D.C. Circuit Nixes NLRB Posting Requirement
In a long-awaited decision, the U.S. Court of Appeals for the D.C. Circuit has struck down the National Labor Relations Board's mandate that all employers covered by the National Labor Relations Act post a notice of employee rights under the law. This article examines the controversy surrounding the Board's unprecedented posting requirement and the impact of the D.C. Circuit's decision.
As readers of past issues of this newsletter will recall, in 2011 the National Labor Relations Board (“NLRB”) issued a regulation mandating that all employers subject to the National Labor Relations Act post a notice summarizing the rights of employees under that statute. The notice, which was drafted by the NLRB, includes information regarding employees' rights to form or join a union and instructs employees about remedies available for certain employer conduct prohibited by the statute. The regulation generated significant controversy, both because a notice-posting requirement was unprecedented in the more than seventy-year history of the NLRB and because the notice posting requirement would apply to nearly all U.S. employers regardless of whether or not their employees were unionized.
The regulation became the subject of court challenges immediately upon its adoption by the NLRB. The Board twice delayed the scheduled implementation date of the regulation due to the pending litigation. In the first judicial decision on the issue, the U.S. District Court for the District of Columbia issued a ruling on March 2, 2012, upholding the NLRB's authority to require employers to post the notice. Yet the court found that a related portion of the rule –declaring that the failure to post the notice would itself be considered an unfair labor practice – exceeded the NLRB's authority.
The groups leading the challenges to the posting requirement subsequently petitioned the Court of Appeals for the D.C. Circuit to issue an emergency injunction to keep the posting requirement from taking effect pending an appeal of the District Court's decision. The D.C. Circuit granted the requested injunction on April 17, 2012. The fate of the notice posting requirement has thus been on hold for the last year as the D.C. Circuit considered the legality of the NRLB's action.
On May 7, 2013, the D.C. Circuit issued its opinion, which struck down the notice posting requirement. Although much of the argument on this issue focused on a statutory provision granting the NLRB the authority to issue certain regulations necessary to implement the Act, the D.C. Circuit focused its analysis on another portion of the Act – Section 8(c). Section 8(c) was added to the National Labor Relations Act as part of a group of amendments passed in 1947, and directs that an employer's expression of views or opinion on workplace issues cannot be considered a violation of the Act, or considered as evidence in support of any other violation. The D.C. Circuit deemed that the mandated notice (and the associated penalties for failing to post it) amounted to a violation of an employer's right under Section 8(c) to express, or refrain from expressing, an opinion.
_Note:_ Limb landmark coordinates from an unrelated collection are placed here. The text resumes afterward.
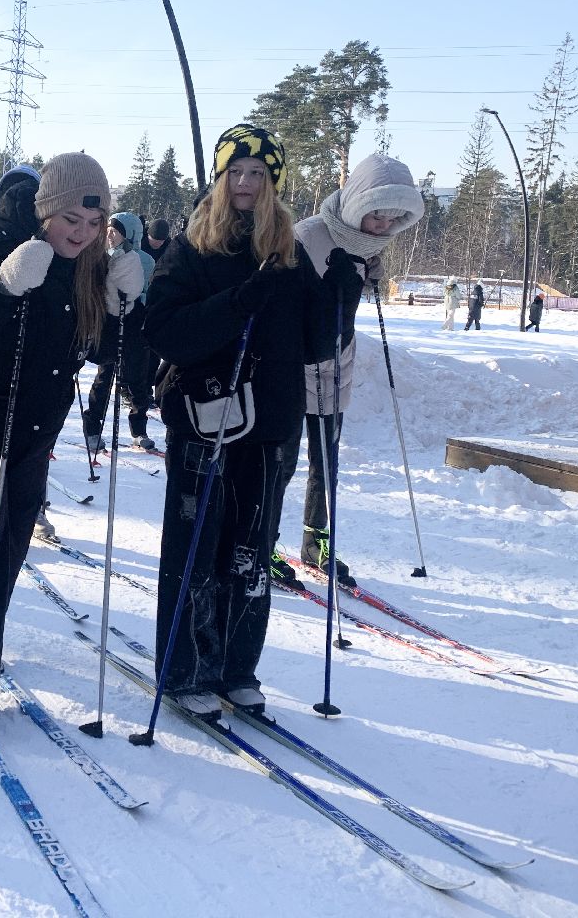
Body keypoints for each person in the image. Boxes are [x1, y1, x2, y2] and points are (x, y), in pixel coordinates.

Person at [0, 154, 143, 730]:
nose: (83, 232)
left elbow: (101, 353)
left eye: (94, 224)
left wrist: (124, 307)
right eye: (72, 218)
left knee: (12, 543)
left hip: (32, 429)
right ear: (46, 208)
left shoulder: (88, 265)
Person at [142, 124, 315, 721]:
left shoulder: (288, 248)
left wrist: (339, 292)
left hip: (268, 424)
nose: (245, 184)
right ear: (219, 179)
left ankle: (238, 665)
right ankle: (187, 666)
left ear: (273, 185)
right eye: (235, 172)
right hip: (204, 419)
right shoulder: (190, 247)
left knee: (251, 551)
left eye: (258, 175)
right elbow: (165, 331)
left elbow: (312, 342)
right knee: (197, 546)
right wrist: (240, 300)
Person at [270, 153, 424, 588]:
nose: (382, 226)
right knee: (280, 463)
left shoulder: (369, 244)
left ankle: (316, 542)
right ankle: (261, 543)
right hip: (293, 365)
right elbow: (285, 302)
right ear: (358, 202)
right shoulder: (307, 235)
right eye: (376, 214)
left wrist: (370, 277)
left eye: (393, 218)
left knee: (326, 461)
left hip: (338, 365)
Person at [83, 212, 157, 452]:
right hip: (111, 323)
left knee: (138, 379)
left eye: (116, 231)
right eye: (108, 231)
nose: (110, 235)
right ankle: (92, 426)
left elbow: (148, 289)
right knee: (105, 375)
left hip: (136, 323)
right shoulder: (102, 257)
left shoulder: (145, 260)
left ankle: (139, 429)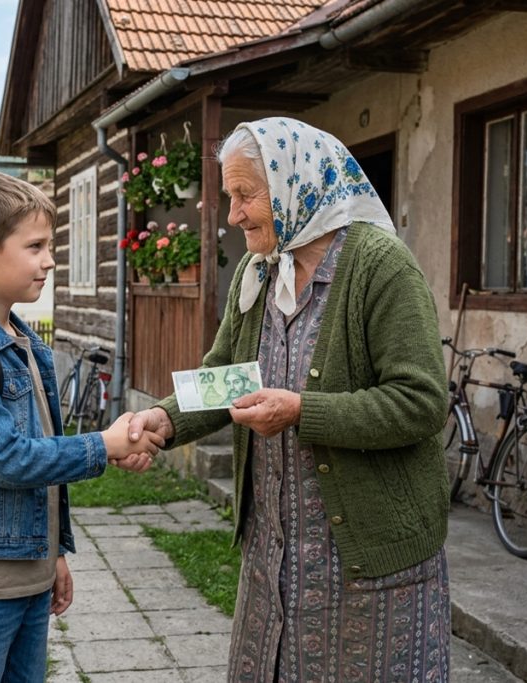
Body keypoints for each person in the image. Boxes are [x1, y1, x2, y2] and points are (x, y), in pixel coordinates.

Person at [127, 117, 451, 681]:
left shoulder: (381, 268)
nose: (232, 215)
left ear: (292, 183)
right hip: (276, 564)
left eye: (244, 196)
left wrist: (304, 412)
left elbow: (421, 403)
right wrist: (163, 418)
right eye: (230, 197)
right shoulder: (260, 273)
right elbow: (226, 376)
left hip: (365, 569)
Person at [0, 171, 160, 682]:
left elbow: (43, 455)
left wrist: (52, 554)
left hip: (27, 573)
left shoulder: (24, 342)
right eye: (36, 246)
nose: (50, 259)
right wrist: (105, 445)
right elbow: (8, 459)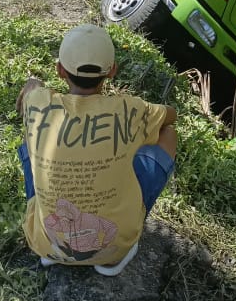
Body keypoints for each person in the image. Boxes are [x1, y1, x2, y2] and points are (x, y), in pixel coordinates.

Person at [17, 24, 177, 276]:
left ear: (60, 70)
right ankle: (112, 258)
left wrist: (33, 83)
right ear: (112, 71)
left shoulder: (38, 102)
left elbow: (30, 92)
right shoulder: (131, 110)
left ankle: (54, 253)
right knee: (167, 134)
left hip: (46, 243)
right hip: (114, 248)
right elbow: (170, 117)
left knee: (31, 142)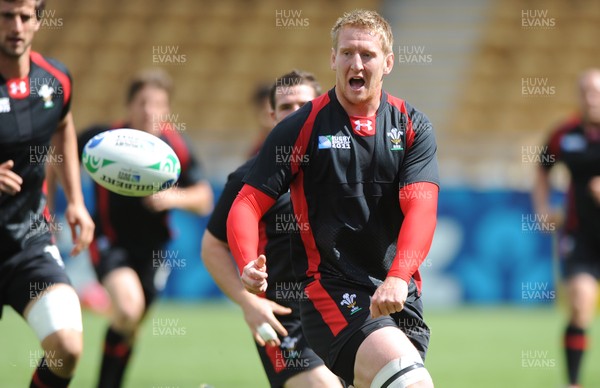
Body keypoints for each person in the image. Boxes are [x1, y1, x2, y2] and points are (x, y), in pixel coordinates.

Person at [227, 9, 438, 388]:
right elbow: (246, 203)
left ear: (387, 63)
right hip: (332, 292)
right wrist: (246, 263)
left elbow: (421, 209)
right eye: (347, 53)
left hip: (398, 293)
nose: (355, 63)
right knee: (411, 383)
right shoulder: (301, 126)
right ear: (333, 59)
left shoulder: (411, 126)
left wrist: (398, 276)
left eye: (367, 55)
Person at [202, 70, 342, 387]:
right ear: (271, 115)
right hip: (283, 319)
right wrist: (249, 302)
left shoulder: (343, 168)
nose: (295, 114)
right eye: (286, 108)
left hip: (341, 310)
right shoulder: (249, 178)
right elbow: (212, 246)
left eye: (303, 106)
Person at [77, 68, 213, 388]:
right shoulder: (104, 140)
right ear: (129, 106)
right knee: (128, 308)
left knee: (130, 324)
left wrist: (172, 197)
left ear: (167, 110)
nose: (150, 110)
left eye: (158, 103)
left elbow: (204, 199)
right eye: (143, 102)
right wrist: (71, 200)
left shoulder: (174, 150)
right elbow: (61, 148)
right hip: (111, 242)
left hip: (154, 252)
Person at [0, 0, 95, 386]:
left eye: (25, 17)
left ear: (38, 21)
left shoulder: (54, 80)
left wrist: (74, 200)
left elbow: (64, 126)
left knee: (67, 348)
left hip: (27, 241)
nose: (16, 26)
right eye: (6, 16)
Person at [532, 68, 600, 388]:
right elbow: (542, 168)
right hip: (580, 236)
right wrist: (543, 208)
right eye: (586, 92)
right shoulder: (565, 134)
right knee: (580, 305)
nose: (592, 98)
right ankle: (574, 383)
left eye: (597, 92)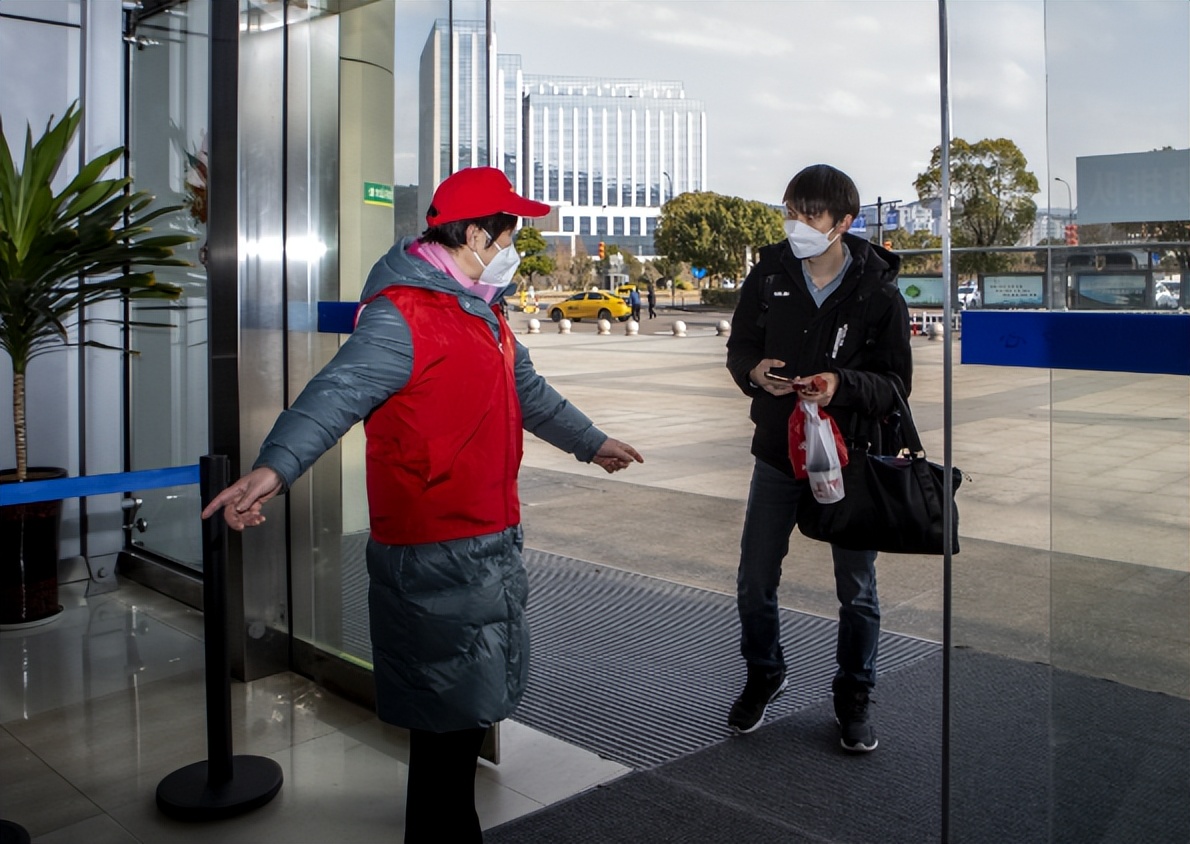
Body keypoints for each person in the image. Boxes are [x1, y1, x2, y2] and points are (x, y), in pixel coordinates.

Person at [201, 166, 643, 842]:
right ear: (473, 235)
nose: (513, 247)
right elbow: (332, 396)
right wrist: (274, 469)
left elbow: (530, 393)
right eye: (508, 234)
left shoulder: (483, 312)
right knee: (444, 740)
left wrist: (592, 442)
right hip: (432, 550)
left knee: (459, 729)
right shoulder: (403, 314)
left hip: (489, 540)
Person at [723, 164, 911, 752]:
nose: (796, 224)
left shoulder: (878, 291)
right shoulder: (771, 272)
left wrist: (840, 384)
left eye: (810, 214)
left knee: (856, 587)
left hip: (849, 460)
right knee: (755, 579)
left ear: (844, 223)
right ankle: (765, 673)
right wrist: (754, 373)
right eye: (791, 211)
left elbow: (895, 384)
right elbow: (741, 347)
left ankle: (854, 693)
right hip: (779, 453)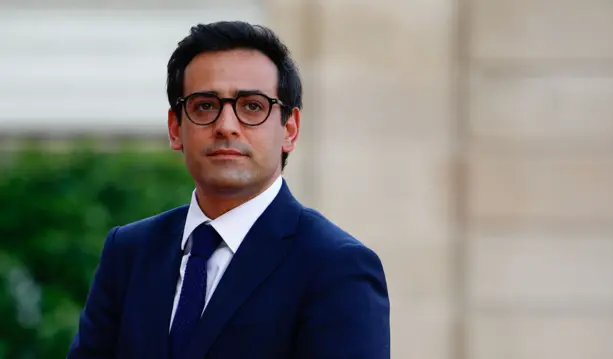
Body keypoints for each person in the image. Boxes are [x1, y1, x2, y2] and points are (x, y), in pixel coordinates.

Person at [67, 21, 390, 359]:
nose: (226, 126)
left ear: (290, 129)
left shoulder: (336, 265)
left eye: (252, 106)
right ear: (176, 128)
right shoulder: (130, 252)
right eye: (205, 106)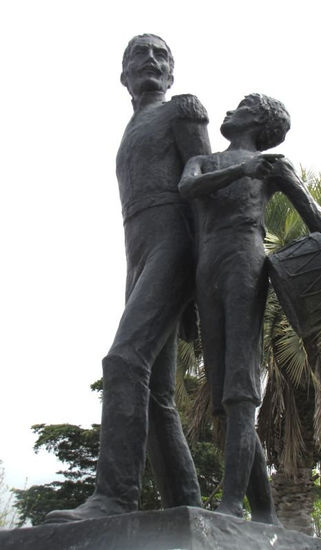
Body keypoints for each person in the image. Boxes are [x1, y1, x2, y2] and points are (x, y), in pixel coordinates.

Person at [45, 33, 211, 523]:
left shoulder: (182, 109)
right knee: (156, 390)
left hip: (173, 243)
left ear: (173, 72)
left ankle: (115, 497)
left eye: (161, 55)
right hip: (137, 250)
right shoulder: (131, 125)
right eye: (140, 54)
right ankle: (187, 505)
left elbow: (202, 190)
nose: (151, 61)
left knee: (123, 359)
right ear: (123, 75)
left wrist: (201, 282)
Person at [178, 93, 291, 521]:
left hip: (246, 260)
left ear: (257, 121)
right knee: (227, 397)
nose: (229, 110)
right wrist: (240, 169)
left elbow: (312, 213)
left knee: (241, 390)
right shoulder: (205, 162)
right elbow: (186, 187)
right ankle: (264, 511)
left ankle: (231, 506)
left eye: (242, 106)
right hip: (208, 268)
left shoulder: (272, 167)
Takeaway for employers: The D.C. Circuit's decision represents a significant blow to the NLRB's efforts to require employers to post a notice advising of the rights protected by the National Labor Relations Act and the potential benefits offered by collective bargaining. The NLRB may seek to have the case reheard by the entire D.C. Circuit, or may petition for review by the Supreme Court. Additionally, challenges to the notice posting rule remain pending in other federal courts. It appears, however, that the notice posting requirement is unlikely take effect at any time in the near future.